## ЗАДАНИЕ 1
Ответьте по тексту о геополитике России:
(a) В каком году умер Хэлфорд Маккиндер?
(b) В каком году Кеннан написал свою знаменитую телеграмму?
(c) Какие две страны «сдерживали» Россию в конце XIX века?
## ЗАДАНИЕ 2
Продолжите текст о геополитике России с того места, где он заканчивается.

## ИСТОЧНИК
· · ·
Один из отцов геополитики Хэлфорд Маккиндер (Halford Mackinder) лишь презрительно посмеялся бы над таким утверждением. Маккиндер скончался в 1947 году, то есть в год запуска доктрины Трумэна и плана Маршалла, но успел привлечь внимание политиков к стратегическому значению евразийского «хартленда». «Тот, кто контролирует Восточную Европу, контролирует хартленд, — писал он в 1919 году. — Тот, кто контролирует хартленд, контролирует мировой остров. Тот, кто контролирует мировой остров, контролирует мир». Нужно сказать, что его идеи объясняют холодную войну куда лучше теорий Маркса.
Россия — страна, которую невозможно защитить
Извечный страх вторжения всегда был и остается направляющей российской внешней политики. «Основа нервозности внешней политики Кремля заключается в традиционном и инстинктивном ощущении незащищенности России», — писал Кеннан в знаменитой телеграмме 1946 года. Большая территория, неравная заселенность, огромные транспортные проблемы — все это означает естественную тенденцию к распаду.
Если взглянуть на вещи отстраненно, Россия была страной, у которой никогда не было дружественного соседа. Ее главная черта — невозможность защитить ее. Из-за отсутствия горных цепей и морей на западе Россия на протяжение столетий была целью неоднократных вторжений. География и история способствовали формированию сильной, централизованной и автократической власти, которая одержима внутренней и внешней безопасностью. Коммунисты были всего лишь одним из воплощений этой власти, отражением своей эпохи.
Западные границы страны всегда были особенно уязвимыми. Европейский территориальный массив, который простирается к западу от российских границ, представляет собой большой полуостров, окруженный Балтийским и Северным морями с севера, Атлантическим океаном с запада и Черным морем с юга. У России же есть лишь весьма ограниченный доступ к морю.
Северный Ледовитый океан далек от густонаселенных регионов, а редкие порты на его побережье практически невозможно использовать зимой. Турецкие воды на юге и скандинавские на севере легко могут быть заблокированы. Во время холодной войны военно-воздушные базы в Норвегии, Великобритании и Исландии также осложняли доступ России к открытым морям.
Причем эти проблемы появились вовсе не в ХХ веке. В конце XIX века Франция и Великобритания «сдерживали» Россию не только на Балканах, но и на Ближнем Востоке, в Индии и Китае. Все началось задолго до того, как Кеннан представил знакомое всем понятие «политики сдерживания».
В связи с ограниченными оборонительными возможностями российская военная доктрина исторически отталкивается от наступления. Россия пыталась взять под контроль соседей, чтобы не дать другим державам использовать ее границы против нее.
· · ·
## ФРАГМЕНТЫ ЗАПИСЕЙ
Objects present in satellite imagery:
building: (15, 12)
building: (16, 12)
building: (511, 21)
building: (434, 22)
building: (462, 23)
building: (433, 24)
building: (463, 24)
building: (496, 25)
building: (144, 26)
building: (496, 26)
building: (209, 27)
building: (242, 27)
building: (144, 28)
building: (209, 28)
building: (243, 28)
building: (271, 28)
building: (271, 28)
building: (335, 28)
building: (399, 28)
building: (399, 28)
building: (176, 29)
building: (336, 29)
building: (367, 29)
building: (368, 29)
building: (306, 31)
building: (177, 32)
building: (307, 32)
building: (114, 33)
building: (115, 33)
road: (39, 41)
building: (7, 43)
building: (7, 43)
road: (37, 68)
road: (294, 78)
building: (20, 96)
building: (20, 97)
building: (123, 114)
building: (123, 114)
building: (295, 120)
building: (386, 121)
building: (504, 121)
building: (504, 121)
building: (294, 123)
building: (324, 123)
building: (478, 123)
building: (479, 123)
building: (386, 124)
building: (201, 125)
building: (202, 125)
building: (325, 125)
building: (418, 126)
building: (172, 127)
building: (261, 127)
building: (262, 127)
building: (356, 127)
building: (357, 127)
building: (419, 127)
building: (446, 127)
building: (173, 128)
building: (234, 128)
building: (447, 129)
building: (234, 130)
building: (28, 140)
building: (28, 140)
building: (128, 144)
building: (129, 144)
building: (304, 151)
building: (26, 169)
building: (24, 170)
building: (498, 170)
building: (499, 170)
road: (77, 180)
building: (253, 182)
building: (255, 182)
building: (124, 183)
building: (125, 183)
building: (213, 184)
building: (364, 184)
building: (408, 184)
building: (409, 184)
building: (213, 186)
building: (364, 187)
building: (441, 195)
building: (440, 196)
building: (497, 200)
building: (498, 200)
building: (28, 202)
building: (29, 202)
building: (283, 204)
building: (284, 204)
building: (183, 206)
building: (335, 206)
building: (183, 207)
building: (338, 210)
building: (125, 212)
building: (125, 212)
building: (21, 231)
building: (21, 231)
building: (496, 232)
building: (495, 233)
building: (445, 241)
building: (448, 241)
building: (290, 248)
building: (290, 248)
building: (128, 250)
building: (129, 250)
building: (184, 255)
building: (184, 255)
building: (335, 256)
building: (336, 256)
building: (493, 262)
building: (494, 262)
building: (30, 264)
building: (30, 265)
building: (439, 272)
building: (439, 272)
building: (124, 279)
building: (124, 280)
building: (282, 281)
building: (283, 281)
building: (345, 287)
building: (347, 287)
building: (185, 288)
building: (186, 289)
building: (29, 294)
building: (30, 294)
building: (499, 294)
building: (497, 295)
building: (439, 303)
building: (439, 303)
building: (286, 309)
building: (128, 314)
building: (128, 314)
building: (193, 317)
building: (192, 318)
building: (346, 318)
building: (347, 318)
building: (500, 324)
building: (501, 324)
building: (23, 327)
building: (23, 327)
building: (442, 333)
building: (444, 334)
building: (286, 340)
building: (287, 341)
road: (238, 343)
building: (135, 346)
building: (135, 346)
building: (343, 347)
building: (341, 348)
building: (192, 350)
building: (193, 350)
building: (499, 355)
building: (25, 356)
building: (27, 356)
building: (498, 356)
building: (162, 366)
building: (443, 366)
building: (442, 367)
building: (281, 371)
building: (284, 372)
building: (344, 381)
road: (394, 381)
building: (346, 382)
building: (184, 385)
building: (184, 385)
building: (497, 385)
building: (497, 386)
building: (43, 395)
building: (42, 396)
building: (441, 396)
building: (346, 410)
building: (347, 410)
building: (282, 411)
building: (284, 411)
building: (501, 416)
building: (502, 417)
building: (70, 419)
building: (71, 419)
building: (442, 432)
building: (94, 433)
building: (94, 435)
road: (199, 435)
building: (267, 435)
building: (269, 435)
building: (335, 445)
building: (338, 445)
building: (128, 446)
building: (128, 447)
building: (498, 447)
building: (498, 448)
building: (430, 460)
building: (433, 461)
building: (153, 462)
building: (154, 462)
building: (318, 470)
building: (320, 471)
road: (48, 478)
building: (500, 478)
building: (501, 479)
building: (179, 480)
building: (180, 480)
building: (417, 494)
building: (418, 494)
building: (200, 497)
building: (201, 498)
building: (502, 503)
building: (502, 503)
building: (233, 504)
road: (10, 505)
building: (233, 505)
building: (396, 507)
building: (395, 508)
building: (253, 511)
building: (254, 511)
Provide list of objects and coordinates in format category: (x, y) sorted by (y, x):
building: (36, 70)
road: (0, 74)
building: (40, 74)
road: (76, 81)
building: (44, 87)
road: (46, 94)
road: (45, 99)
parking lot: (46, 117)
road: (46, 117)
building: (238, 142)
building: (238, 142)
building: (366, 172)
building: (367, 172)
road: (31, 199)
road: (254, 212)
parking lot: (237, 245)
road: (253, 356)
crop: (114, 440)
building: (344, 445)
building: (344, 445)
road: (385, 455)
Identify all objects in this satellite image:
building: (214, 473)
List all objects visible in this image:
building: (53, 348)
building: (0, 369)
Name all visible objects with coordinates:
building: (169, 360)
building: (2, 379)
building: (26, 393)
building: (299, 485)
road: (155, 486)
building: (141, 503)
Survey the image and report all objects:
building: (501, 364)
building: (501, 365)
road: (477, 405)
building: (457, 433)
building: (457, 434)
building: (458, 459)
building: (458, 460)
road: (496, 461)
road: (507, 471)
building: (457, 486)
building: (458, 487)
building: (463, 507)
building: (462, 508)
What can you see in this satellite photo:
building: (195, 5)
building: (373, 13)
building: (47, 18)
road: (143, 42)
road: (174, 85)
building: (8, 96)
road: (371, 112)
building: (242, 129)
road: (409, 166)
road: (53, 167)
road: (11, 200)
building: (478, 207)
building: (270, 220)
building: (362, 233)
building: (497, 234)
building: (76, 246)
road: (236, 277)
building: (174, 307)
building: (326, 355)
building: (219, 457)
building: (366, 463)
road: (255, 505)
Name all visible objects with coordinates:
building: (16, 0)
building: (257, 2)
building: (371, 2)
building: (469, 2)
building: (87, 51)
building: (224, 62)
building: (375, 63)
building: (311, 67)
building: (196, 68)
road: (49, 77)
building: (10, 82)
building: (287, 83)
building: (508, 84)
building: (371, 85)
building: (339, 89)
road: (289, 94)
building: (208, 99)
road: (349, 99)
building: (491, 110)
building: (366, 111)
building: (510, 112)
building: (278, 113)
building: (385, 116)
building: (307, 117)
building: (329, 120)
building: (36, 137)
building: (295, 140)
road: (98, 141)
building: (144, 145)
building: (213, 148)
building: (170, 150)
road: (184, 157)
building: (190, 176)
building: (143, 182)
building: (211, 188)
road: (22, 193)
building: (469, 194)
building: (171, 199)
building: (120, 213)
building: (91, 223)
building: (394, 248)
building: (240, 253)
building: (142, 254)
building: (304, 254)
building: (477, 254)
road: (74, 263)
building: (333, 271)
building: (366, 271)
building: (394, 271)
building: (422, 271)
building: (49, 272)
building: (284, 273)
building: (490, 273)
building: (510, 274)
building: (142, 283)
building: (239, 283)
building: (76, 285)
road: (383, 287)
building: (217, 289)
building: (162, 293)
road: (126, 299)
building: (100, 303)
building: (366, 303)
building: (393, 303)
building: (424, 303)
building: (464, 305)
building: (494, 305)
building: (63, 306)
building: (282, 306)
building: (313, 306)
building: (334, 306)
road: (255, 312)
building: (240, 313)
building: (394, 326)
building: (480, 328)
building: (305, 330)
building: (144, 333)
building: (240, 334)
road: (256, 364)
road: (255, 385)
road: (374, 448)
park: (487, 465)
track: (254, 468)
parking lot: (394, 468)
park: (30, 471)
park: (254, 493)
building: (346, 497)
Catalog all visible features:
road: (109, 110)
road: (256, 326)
· · ·
## ОТВЕТ 1
(a) В 1947 году.
(b) В 1946 году.
(c) Франция и Великобритания.

## ОТВЕТ 2
Хотя Запад считает российские страхи необоснованными, история показала российскому руководству, что истинные намерения иностранных держав могут быть скрытыми и изменчивыми. Каждая эпоха приносит свою экзистенциальную угрозу: России всегда будет противостоять новый Наполеон или новый Гитлер.
С точки зрения Кремля, после Второй мировой войны угроза заключалась в окружении капиталистическим Западом во главе с Вашингтоном и его западногерманскими пешками. Включение Украины, Белоруссии (1922) и Прибалтики (1940) в СССР, а также формирование буферных государств укрепляли безопасность России в ущерб Западу.
В 1949 году раздел Германии сформировал устойчивое равновесие, которое смогло продержаться на протяжение сорока лет. Тем не менее, как только Москва потеряла контроль над Берлином в 1989 году, ее оборонительные рубежи рухнули, что заставило ее отступить на восток к фактическим границам XVIII века.
Усиление буферных зон
В обращении к Федеральному собранию в 2005 году президент Владимир Путин, бывший офицер КГБ, который находился на острие тайных операций Москвы против НАТО в 1980-х годах, назвал распад Советского Союза «крупнейшей геополитической катастрофой» ХХ века.
Значительная часть его президентских мандатов была посвящена восстановлению определенных элементов экономического пространства и пограничной зоны безопасности Советского Союза для противостояния экспансии НАТО и ЕС. Кроме того, ему нужно было не дать бывшим провинциям советской империи создать угрозу для интересов современной России.
Хотя военные конфликты в Молдавии, Грузии и на Украине объясняли агрессивными попытками Кремля восстановить элементы советской империи, стоит отметить, что из всех сепаратистских регионов Россия аннексировала лишь Крым, где базируется ее Черноморский флот. Объясняется это не только нравственными причинами: аннексия пророссийских территорий укрепила бы прозападные силы в остальной части каждой из стран, что создало бы угрозу для главной задачи России, которая заключается в том, чтобы удержать эти государства вне сферы влияния западных институтов.
Сохранение замороженных конфликтов в трех этих странах не дает им стать членами НАТО. Альянс неизменно отвергал кандидатуры тех, кто имели дело с неразрешенными пограничными и внутренними конфликтами или же не обладали достаточными силами для обеспечения собственной национальной обороны.
В случае Грузии и Украины, российское вмешательство совпало с конкретными этапами на пути их вступления в НАТО. Находящиеся по факту под контролем России сепаратистские территории вдоль ее западных и юго-западных границ представляют собой настоящий защитный пояс. Сталин усилил буферную зону СССР в ответ на план Маршалла, так как подозревал Вашингтон в стремлении расширить свое военно присутствие, а Путин укрепляет буферную зону России в ответ на расширение НАТО на восток.
Беседа Путина с бывшим израильским лидером Шимоном Пересом незадолго до его кончины в 2016 году как нельзя лучше отражает представления российского лидера. «Зачем американцам НАТО?» — спросил Перес. На что Путин ответил: «С какой армией они хотят воевать? Они думают, я не знаю, что Крым русский, и что Хрущев подарил его Украине? Меня все это не волновало, пока они не решили, что украинцы нужны им в НАТО. Для чего? Я их не трогал».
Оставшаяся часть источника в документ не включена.